* _Stated exercise A_
According to the rocket trajectory passage, which solver performs the numerical integration?
* _Stated exercise B_
Write the next part of the rocket trajectory passage, following on from its final sentence.

* _Text passage_
▽

Traditional analytical methods often oversimplify complex phenomena such as atmospheric drag, mass depletion, and gravity turn maneuvers, which can lead to inaccurate performance estimates. To address these challenges, computational simulations using MATLAB provide a flexible and high-fidelity approach for modeling rocket ascent [5].
Table 1: Earth Constants
| Parameter | Symbol | Value |
| Gravitational Acceleration | g0 | 9.80665 m/s² |
| Earth Radius | Re | 6,371,000 m |
| Earth Gravitational Parameter | μ | 3.986004418 × 10¹⁴ m³/s² |
This work presents a three-degree-of-freedom (3-DOF) planar rocket trajectory model that incorporates essential physical effects, including Earth curvature, altitude-dependent atmospheric properties, and variable thrust. Aerodynamic drag is modeled as a Mach-dependent function with a smooth transonic rise to capture realistic dynamic pressure conditions, particularly around Max-Q [6]. The propulsion system accounts for both sea-level and vacuum-specific impulses, ensuring accurate representation of engine performance throughout the ascent. A programmed gravity-turn guidance law is implemented to smoothly transition the vehicle from vertical lift-off to an efficient downrange trajectory [7]. Numerical integration is performed using MATLAB’s adaptive ODE45 solver, which provides stability and precision in solving the nonlinear differential equations governing motion. Key outputs such as altitude, downrange distance, velocity, flight path angle, dynamic pressure, and specific energy are computed and visualized through multiple plots. Critical events such as burnout and maximum dynamic pressure are identified to support detailed analysis [8]. The model’s flexibility allows for parametric studies, sensitivity analyses, and optimization of trajectory parameters. By combining atmospheric modeling, variable mass propulsion, and aerodynamic effects, the simulator achieves high fidelity while remaining computationally efficient [9]. This approach bridges the gap between simplified theoretical models and fully coupled multi-physics simulations used in professional aerospace applications. The resulting tool is suitable for educational purposes, preliminary vehicle design, and research studies on launch vehicle performance [10]. Overall, this MATLAB-based rocket trajectory calculator provides a robust platform for understanding and predicting the complex dynamics of rocket ascent in a realistic Earth environment.

△

* _Record set_
▽

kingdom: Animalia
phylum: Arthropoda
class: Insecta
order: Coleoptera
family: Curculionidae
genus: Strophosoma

△

* _Exercise answer A_
MATLAB's adaptive ODE45 solver.

* _Exercise answer B_
1.1 Importance of Rocket Trajectory Modeling
Rocket trajectory modeling is a cornerstone of aerospace engineering and mission planning. Accurate trajectory prediction allows engineers to estimate maximum altitude, range, and velocity, ensuring mission success and safety. It is critical for optimizing fuel usage, designing guidance systems, and evaluating structural limits. Simple analytical models often ignore complex interactions like atmospheric drag, changing mass, and gravity effects, leading to suboptimal designs [11]. Computational simulations allow detailed analysis of these factors in realistic conditions. MATLAB provides a flexible environment to implement such simulations with high accuracy. By modeling rocket motion in three degrees of freedom (3-DOF), engineers can capture both vertical and horizontal dynamics [12]. This approach is applicable to a wide range of launch vehicles, from sounding rockets to orbital-class vehicles. Advanced trajectory simulations help identify critical events, such as burnout and Max-Q. Overall, trajectory modeling ensures mission reliability, efficiency, and scientific insight into rocket flight behavior.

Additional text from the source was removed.